Ziele: Die Lebensläufe von Personen aus den Neuen Bundesländer werden untersucht, um herauszufinden, wer (keine) Angaben zu Repressionserfahrungen macht. Dabei sollen Unterschiede in der psychischen Gesundheit einbezogen werden. Nicht nur persönlich Betroffene werden untersucht, sondern auch Angehörige und Freunde. Die Ergebnisse dienen der weiteren Charakterisierung von Opfern staatlichen Machtmissbrauchs und einer möglichen Ableitung von Hilfebedarfen.
Methoden: In einer repräsentativen Querschnittstudie wurden zwischen Mai und September 2022 N = 3011 Personen befragt (Rücklaufquote 45.3 %). Die Daten wurden mit einer latenten Klassenanalyse ausgewertet.
Ergebnisse: Erste Auswertungsergebnisse sollen auf dem Kongress vorgestellt werden.
Diskussion: Bestehende Charakterisierungen und Klassifizierungen von Betroffenengruppen sollen erweitert werden. Zudem sollen psychosoziale Bedarfe unterschiedlicher Betroffenengruppen abgeleitet werden.
Vertrauen zum Psychotherapeuten und in das System– Erforschung von Zusammenhängen und Profilen des Vertrauens in PsychotherapeutInnen, Institutionen und andere als explorative Klassifikationsgrundlage in einer ostdeutschen Psychotherapiestichprobe
M.-T. Kaufmann, B. Strauss
Hintergrund: Institutionelles Vertrauen scheint einen kausalen Einfluss auf zwischenmenschliches Vertrauen zu haben. Der Kontakt mit Behandelnden wird als interpersoneller Faktor für die Entwicklung von institutionellem Vertrauen – in diesem Fall in die Institution Gesundheitssystem – diskutiert. Einige der in der Literatur diskutierte Faktoren, die mit Inanspruchnahme von Psychotherapie in Zusammenhang stehen, sind mit höheren Vertrauenswerten in Institutionen assoziiert.
Ziel: Das Verständnis des Vertrauens in PsychotherapeutInnen ist von entscheidender Bedeutung für die Bewertung der Wirkweise von Psychotherapie. Gegenwärtig wird das Vertrauen in PsychotherapeutInnen oft als interpersonell diskutiert. Wir untersuchen explorativ neue Perspektiven auf institutionelles Vertrauen mit einer Relevanz für die Gesellschaft als Ganzes. Darüber hinaus könnte es hier verschiedene Personengruppen geben, die unterschiedliche Ansätze und Bedürfnisse in der Psychotherapie aufweisen könnten.

————————

• _AUFGABE_:
Schreibe aus dem Textauszug den Abschnitt von „Diskussion: Bestehende Charakterisierungen“ bis einschließlich „Betroffenengruppen abgeleitet werden.“ ab. Benenne darin „Betroffenengruppen“ in „Opfergruppen“ um.

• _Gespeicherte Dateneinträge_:
————————

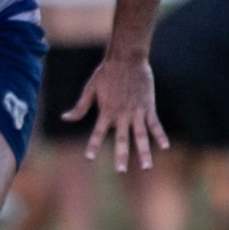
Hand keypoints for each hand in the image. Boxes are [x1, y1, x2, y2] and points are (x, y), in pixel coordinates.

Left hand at [63, 54, 167, 172]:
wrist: (127, 59)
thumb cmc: (106, 73)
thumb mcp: (90, 89)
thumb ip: (80, 107)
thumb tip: (64, 118)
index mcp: (106, 111)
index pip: (98, 132)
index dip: (93, 144)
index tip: (89, 158)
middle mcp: (121, 114)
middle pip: (121, 138)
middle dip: (120, 155)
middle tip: (120, 170)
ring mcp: (136, 111)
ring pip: (141, 135)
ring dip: (143, 152)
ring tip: (146, 167)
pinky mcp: (148, 106)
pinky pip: (154, 124)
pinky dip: (159, 135)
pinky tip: (164, 147)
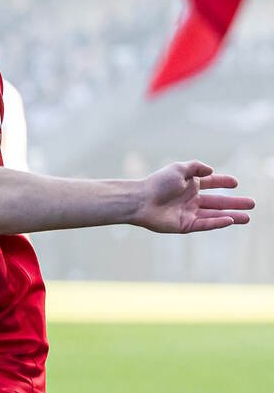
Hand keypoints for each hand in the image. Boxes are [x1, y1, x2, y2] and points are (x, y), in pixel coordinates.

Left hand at [132, 161, 253, 232]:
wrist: (140, 200)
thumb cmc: (157, 183)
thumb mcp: (178, 169)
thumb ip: (196, 167)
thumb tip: (211, 170)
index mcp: (189, 184)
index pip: (211, 183)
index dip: (223, 182)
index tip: (235, 183)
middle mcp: (190, 199)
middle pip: (217, 202)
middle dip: (234, 203)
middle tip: (252, 204)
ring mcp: (188, 213)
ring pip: (214, 215)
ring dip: (231, 216)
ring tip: (248, 217)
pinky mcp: (184, 225)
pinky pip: (205, 224)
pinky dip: (217, 222)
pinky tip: (230, 220)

————————

• _DEINE ANTWORT_:
Diskussion: Bestehende Charakterisierungen und Klassifizierungen von Opfergruppen sollen erweitert werden. Zudem sollen psychosoziale Bedarfe unterschiedlicher Opfergruppen abgeleitet werden.